Figma, on the positive side, has greater than 150 percent net dollar retention. They have a efficient operating model, with gross margins of approximately 90 percent and positive operating cash flows. So how will this impact Adobe going forward and is the selloff justified?
Adobe (Updated) Valuation
As a reminder, all valuation sheets are available to premium members of The Hawk Letter and Discord. I highly recommend you join, to make your own assumptions and investment thesis :)
Based on my previous Adobe valuation model, a 5% impact to margins over the next couple years. Which Adobe also said would be accretive to EPS by year-three. In any case, I can't factor in fully for the dilutive nature of stock issuance and debt (which they'll need to take) for the deal. So, I've just buffered an additional 5% to margins to be conservative.
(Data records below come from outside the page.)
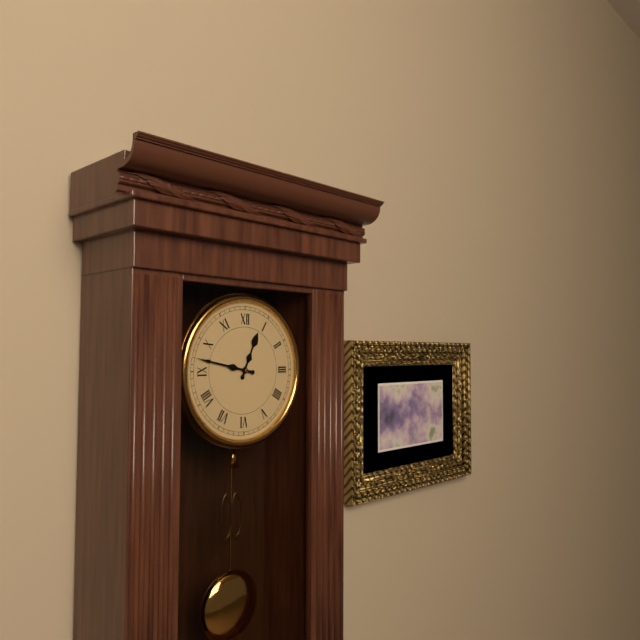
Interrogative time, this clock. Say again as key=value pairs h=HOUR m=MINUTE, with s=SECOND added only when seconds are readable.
h=12 m=47
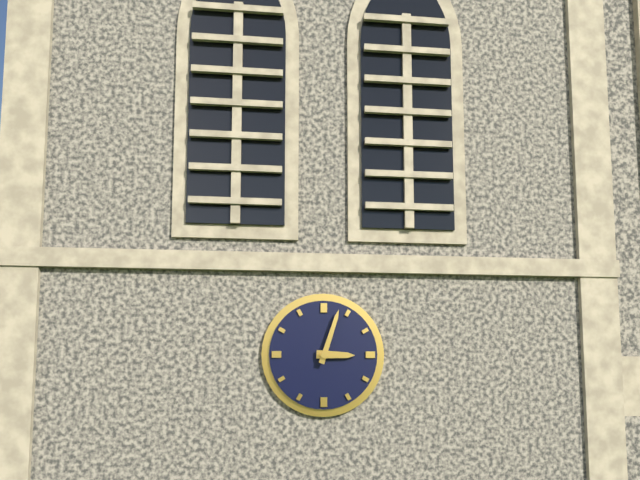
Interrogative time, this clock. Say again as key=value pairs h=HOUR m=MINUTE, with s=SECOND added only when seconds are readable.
h=3 m=3
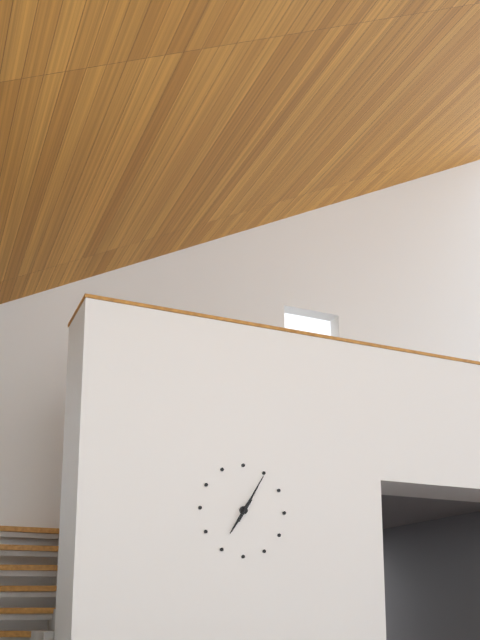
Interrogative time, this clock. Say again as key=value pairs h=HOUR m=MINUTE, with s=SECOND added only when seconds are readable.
h=7 m=5
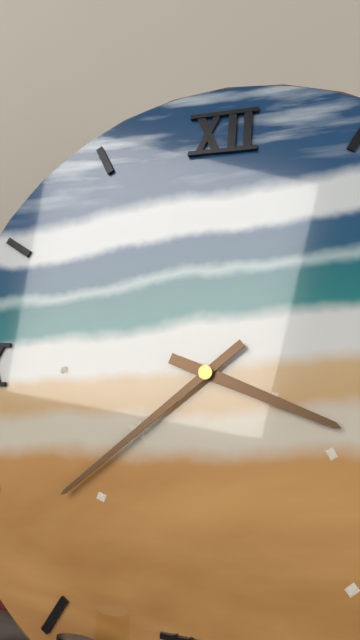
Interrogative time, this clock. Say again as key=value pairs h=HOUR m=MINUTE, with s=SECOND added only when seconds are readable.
h=3 m=38
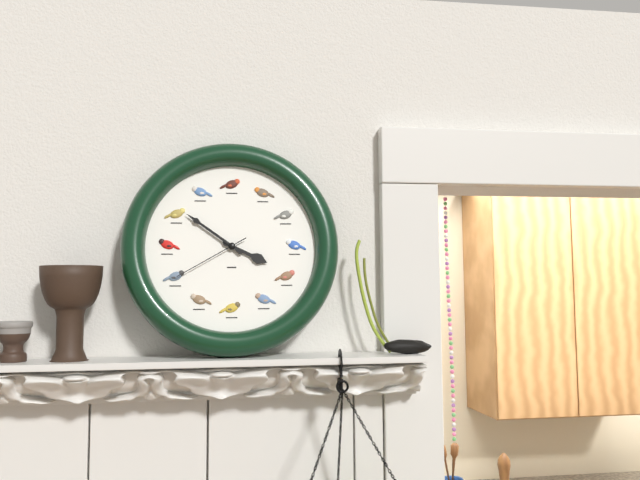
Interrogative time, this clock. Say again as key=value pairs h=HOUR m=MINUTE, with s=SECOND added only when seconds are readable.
h=3 m=51 s=40
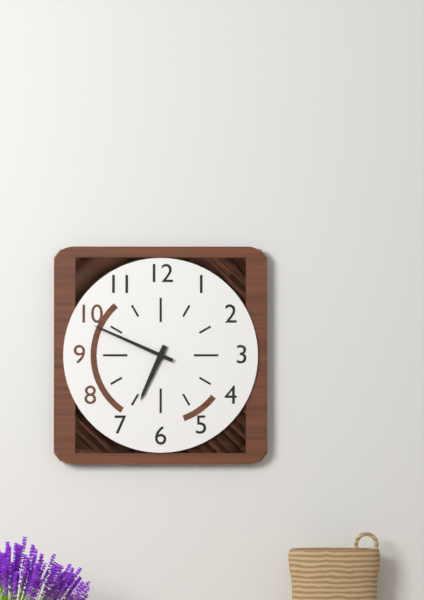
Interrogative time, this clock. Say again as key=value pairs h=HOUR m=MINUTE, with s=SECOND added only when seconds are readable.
h=6 m=49
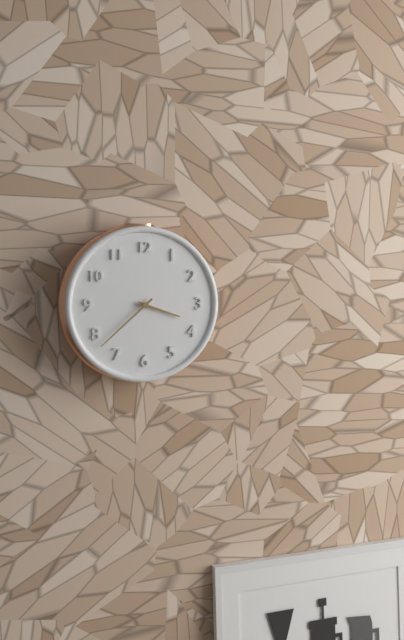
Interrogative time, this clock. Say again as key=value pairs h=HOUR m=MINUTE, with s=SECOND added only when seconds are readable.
h=3 m=38
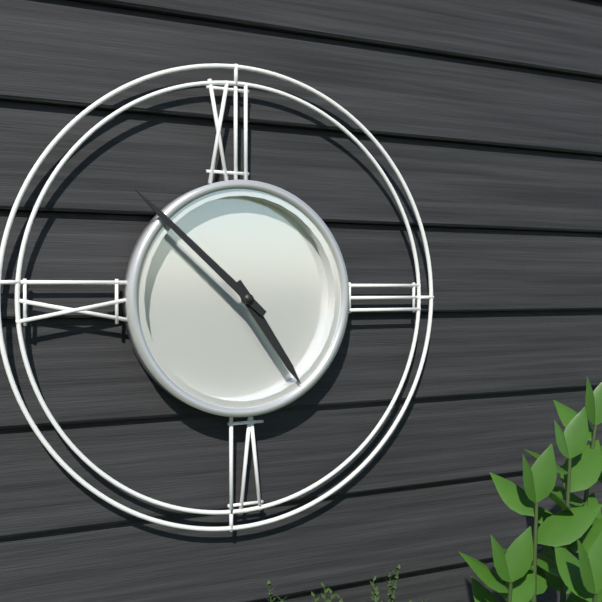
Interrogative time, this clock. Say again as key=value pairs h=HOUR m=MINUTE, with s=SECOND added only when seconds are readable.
h=4 m=52
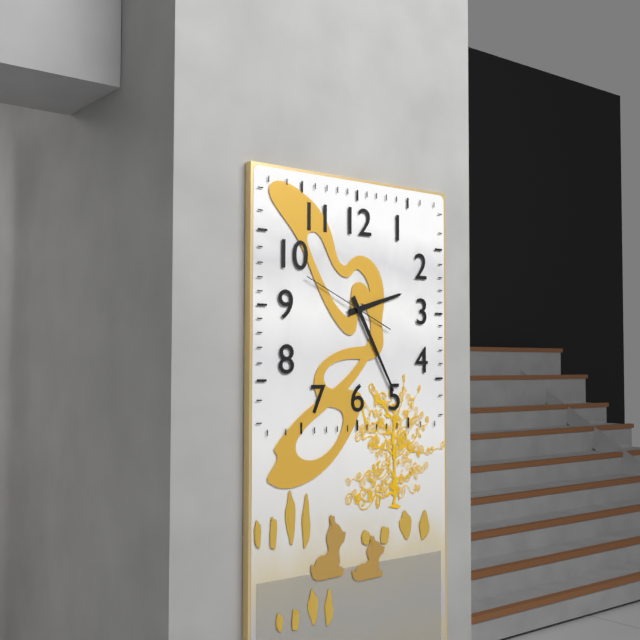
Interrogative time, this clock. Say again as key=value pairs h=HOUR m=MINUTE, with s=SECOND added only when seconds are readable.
h=2 m=25 s=49
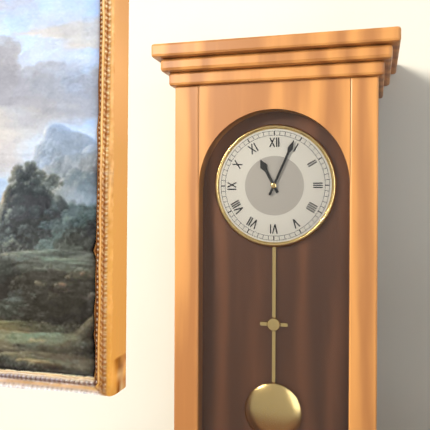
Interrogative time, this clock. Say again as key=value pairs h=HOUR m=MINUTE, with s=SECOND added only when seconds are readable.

Their revenues are safe to increase by 5% given $400M ARR from Figma represents approximately that of Adobe's $13B in ARR.
What concerns me immediately, is that we are going to likely see earnings contracting in the year going forward, which is still trading at a 29x P/E. Though that is much cheaper than historic valuations, there's still some risk here.
In terms of fair value, through my DCF, I do believe they are undervalued and Figma will be adding to cash flows, so that's a positive to the valuation story. While taking into consideration some contraction in forward earnings multiple, I still see a target price $370 – which is aligned with analyst targets.
However, to conclude, there is undeniably some risk here.
There is risk that Adobe made a dumb deal. They clearly overpaid. Are they desperate or overly excited about the opportunity?
There's also risk that this deal doesn't pass through regulators. A deal of this size will definitely come under regulatory scrutiny. I mean, if they aren't even allowing Meta to acquire a VR fitness app now (lol), then this will definitely be looked at. Though I'm not a regulatory expert, there's a chance it passes on the fact that the acquisition is a net positive to customers and users.
In any case, I don't doubt that Adobe is one of the strongest and highest quality SaaS with a real moat. They do command a premium in valuation and multiple. But, they just killed their growth for at least the next year. I want to buy this company, and the real question is when? Technically speaking, waiting until $250 (or the covid lows) can be prudent. That might be what I do... since there aren't many tailwinds I see here. What do you think?